The Solomon Islands is China’s second-biggest source of tropical logs after Papua New Guinea, according to the report, despite the fact that the Solomon Islands is only twice as big as Beijing.

The report stated the Solomon Islands exported more than 3 million cubic metres of logs in 2017.

“Our estimate of sustainability is the most recent we can find, and comes from a report commissioned by the Secretariat of the Pacific Community,” the report said.

 

Tree planting project

The Barana community tree replanting project is seen as a push back against the system. Before the project was established, the community faced water shortages, with logging on the upper Lungga and Mataniko rivers a direct threat to the community’s major supply source.

The project aims to protect the land used for community gardening and a water catchment that supplies Honiara residents.

Barana community member and event organiser, Melinda Kii, said simple developments such as the resilient center and nature park could change lives.

“The Barana community is happy to host this milestone initiative that connects us to the national, regional and international discussions on climate change,” said Melinda.

“We are very fortunate to participate in this initiative.
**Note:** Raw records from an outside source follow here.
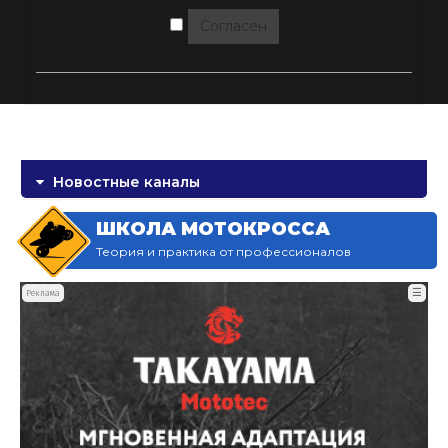
Согласен
Новостные каналы
ШКОЛА МОТОКРОССА
Теория и практика от профессионалов
☰
Реклама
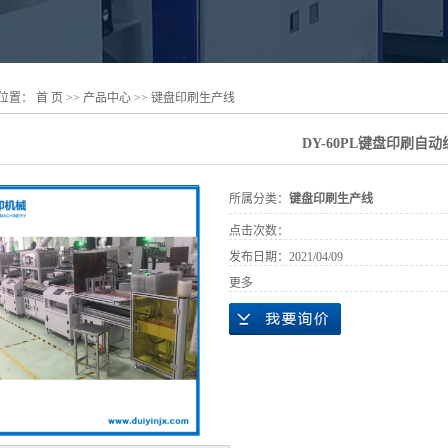
位置：
首 页
>>
产品中心
>>
键盘印刷生产线
DY-60PL键盘印刷自动
所属分类：
键盘印刷生产线
点击次数：
发布日期：
2021/04/09
更多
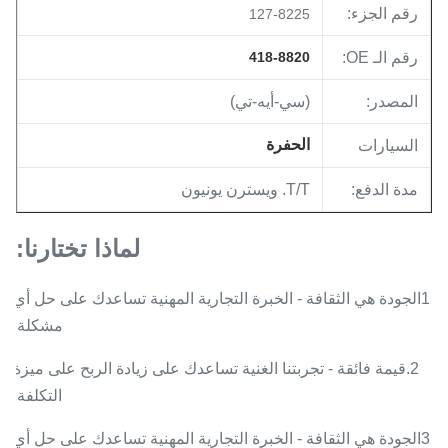
رقم الجزء:
127-8225
رقم الـ OE:
418-8820
المصدر:
(سي-أيه-تي)
الحفرة
السيارات
مدة الدفع:
T/T. ويسترن يونيون
لماذا تختارنا:
1الجودة هي الثقافة - الخبرة التجارية المهنية تساعدك على حل أي
مشكلة.
2.قيمة فائقة - تجربتنا الغنية تساعدك على زيادة الربح على ميزة
التكلفة.
3الجودة هي الثقافة - الخبرة التجارية المهنية تساعدك على حل أي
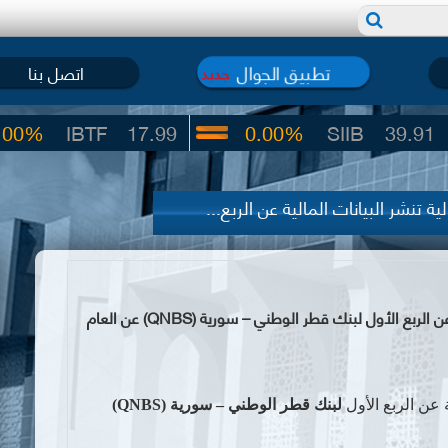
تطبيق الجوال
اتصل بنا
جديد
IBTF
17.99
0.00%
SIIB
39.91
 تنشر البيانات المالية عن الربع...
سوق دمشق للأوراق المالية تنشر البيانات المالية عن الربع الأول لبنك قطر الوطني – سورية (QNBS) عن العام
 عن الربع الأول
لبنك قطر الوطني – سورية
(QNBS)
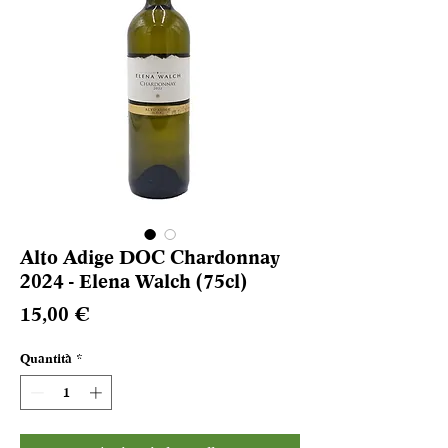
Alto Adige DOC Chardonnay
2024 - Elena Walch (75cl)
Prezzo
15,00 €
Quantità
*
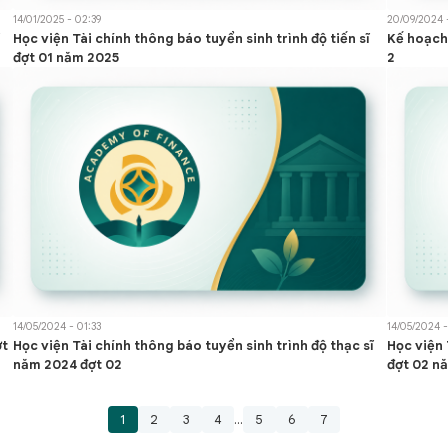
14/01/2025 - 02:39
20/09/2024 
Học viện Tài chính thông báo tuyển sinh trình độ tiến sĩ
Kế hoạch
đợt 01 năm 2025
2
14/05/2024 - 01:33
14/05/2024 -
ợt
Học viện Tài chính thông báo tuyển sinh trình độ thạc sĩ
Học viện 
năm 2024 đợt 02
đợt 02 n
1
2
3
4
...
5
6
7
It gives all generations a chance to listen, learn and practice under one common global agenda — climate change.”

Kii shared an old Barana saying: tabu kavi la lania ke ta bochana visa meke rasana usa meke tambe na ovo (don’t cut that lania tree because lightning will strike, the rain will fall and the river will flood). Flooding is indeed a grim reality facing the community.

SPREP director general Kosi Latu, a guest at the event, said the project spoke of many interlinking issues in conservation, community resilience, and natural solutions such as replanting to revive river systems and the eco-system as whole.

“Improving livelihoods by providing renewable energy and a source of clean water are important for the future generations. That’s what this project is about,” he said.

“It’s not about infrastructure. It’s about going back to nature and to then traditions and practices of past generations. We’re reviving them and demonstrating their benefits.”

The Barana community nature park is the first of its kind in the Solomon Islands. It empowers the community to fight back rather than to be the victims.

The success of the project is crucial for similar parks across an archipelago facing devastation from decades of environmental degradation.